The mother of democracy hosted her children at the G20 foreign ministers's meet on 1–2 March 2023.

There were some stepchildren in attendance too, like our nameless neighbour on the east, and the Gulf states, who are not democratic, and some others like Russia and Turkey, which are democratic only in name.

A few questions come to mind when thinking about our position in the grand scheme of things.

The first is our demand that the international order be modified and we be given our rightful place on the United Nations Security Council. This demand was repeated again and, of course, finds place in the ruling party’s manifestos. But why does a nation that is already ‘Vishwaguru’ (leader of the world) need to be on the Security Council?

The answer is not known possibly because the question has not been asked before, but we have to consider it seriously since the claim is serious, just as the claim that we have been elected head of the G20 is serious.

Also, if we are Vishwaguru, why not just take the place on the Council rather than ask for it? Who dares stop the Vishwaguru?

The other thing related to this issue is what happened at the G20 meeting in Delhi. It was a meeting of foreign ministers and The Hindu reported the event under the headline ‘G20 foreign ministers meeting: Divisions between Western countries, Russia–China derail joint statement’.

The context was the war in Ukraine, which also derailed the joint statement last year in Bali (when Indonesia was G20 president, though it was not Vishwaguru).

The question that occurs is simple: Can our presidency not produce anything different from Indonesia’s or anyone else’s, and if it cannot, then what is the point of all the song and dance?

This is a rhetorical question.


The next thing that happened this week is that India, Vishwaguru and mother of democracy, also became the world’s most populous nation.

This news came to Vishwaguru from the outside.

The World Population Review database says that on Friday, 3 March, our population was 142 crore and 80 lakh people, while China’s was 142 crore and 50 lakh people.

When this becomes official, there will be a lot of song and dance, but remember that it is the second time India is ahead of China. The first time was all those years before 1947 when, if you assume a united India, it was the most populous part of the world.

Why do I say the news came to us from outside?

That is because we have not conducted the scheduled census for the first time in over a century and we do not know when it will happen next.

■ ■ ■

▶ **WORK ORDER 1**
In the column on India's G20 presidency, reproduce the passage that opens with the words containing "There were some" and closes with "scheme of things.".
▶ **WORK ORDER 2**
In the column on India's G20 presidency, what population figure for India does the World Population Review database give for Friday, 3 March?
▶ **WORK ORDER 3**
Extend the column on India's G20 presidency and population, picking up after its final sentence.

▶ **DATASET EXTRACT**

■ ■ ■

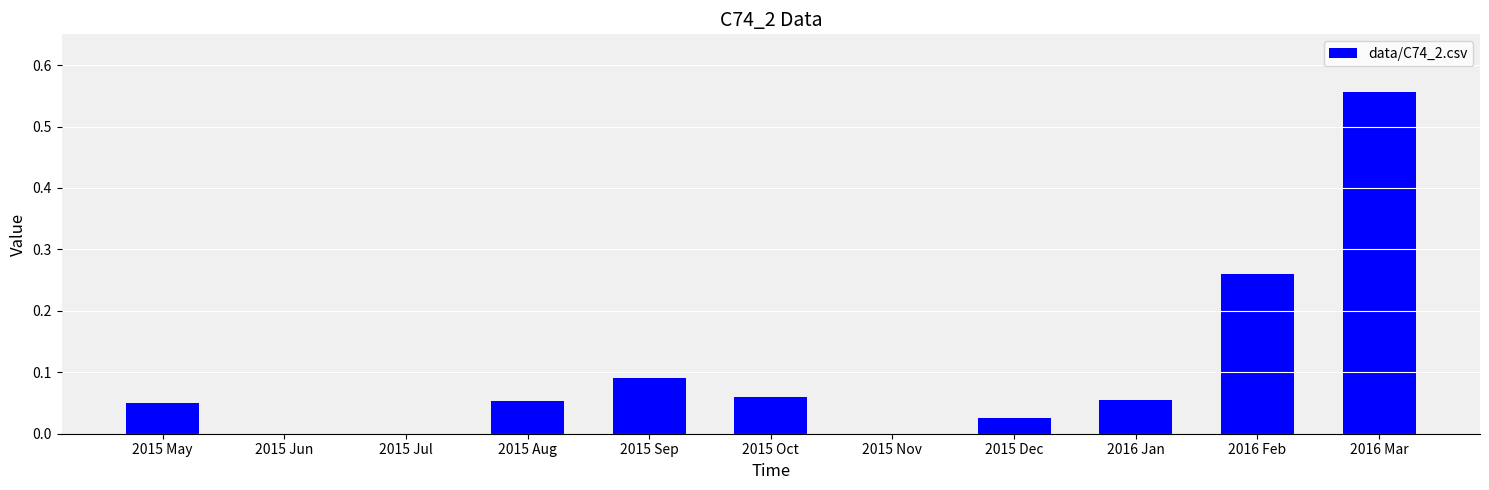

True or false: the data shows 0.0 at 2015 Dec.

True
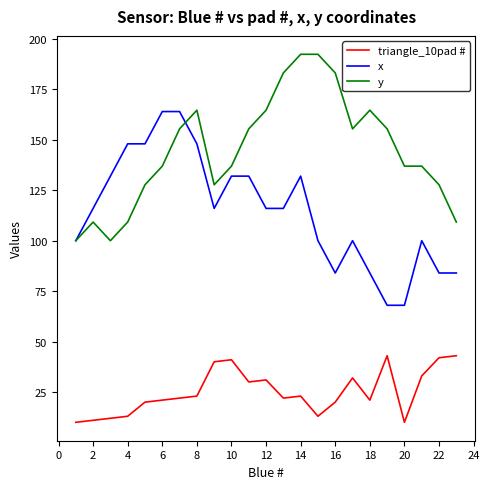

Count the number of data series in this chart.

3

■ ■ ■

▶ **EXERCISE ANSWER 1**
There were some stepchildren in attendance too, like our nameless neighbour on the east, and the Gulf states, who are not democratic, and some others like Russia and Turkey, which are democratic only in name.

A few questions come to mind when thinking about our position in the grand scheme of things.

▶ **EXERCISE ANSWER 2**
142 crore and 80 lakh people.

▶ **EXERCISE ANSWER 3**
The second last thing on this subject is that, along with becoming the world’s populous nation, our fertility rate has been falling. It stands at 2.0, which is right at the point of replacement and it continues to fall. Meaning that in a few years, our population will start to decline.

There is something to be said here against those people who keep scaremongering on the basis of faith, but this is not the place to discuss that. However, we should, and this is the last thing, consider that a few years ago we began our demographic bulge, when the number of working-age people in the population began to maximise.

However, this is also the period when our labour force participation rate and unemployment rose, according to government figures. A record population and record unemployment—we’ll see what that combination brings.

The last item in this column deals with the Union budget. The prime minister this week referred to it as the Amrit Kaal budget. The first point of Amrit Kaal, according to him, is that by or in 2047, India would become ‘developed’.

Now, if we go by the growth rate we’ve managed since 2014, which is an average of 5.7 per cent per year, where will we be in 2047? The answer is at $8,800 per capita, which is $4,000 less than China’s today, less than a fourth of Japan’s current per capita and about a ninth of America’s current per capita GDP.


If we will call ourselves ‘developed’, are we going to do so by changing the definition of development? Or do we expect the others to come down? Or do we expect to grow faster than we have since 2014?

If we expect to grow faster, what are we doing or will do that is different from what we’ve done since 2014?

This is again a rhetorical question because there are no answers.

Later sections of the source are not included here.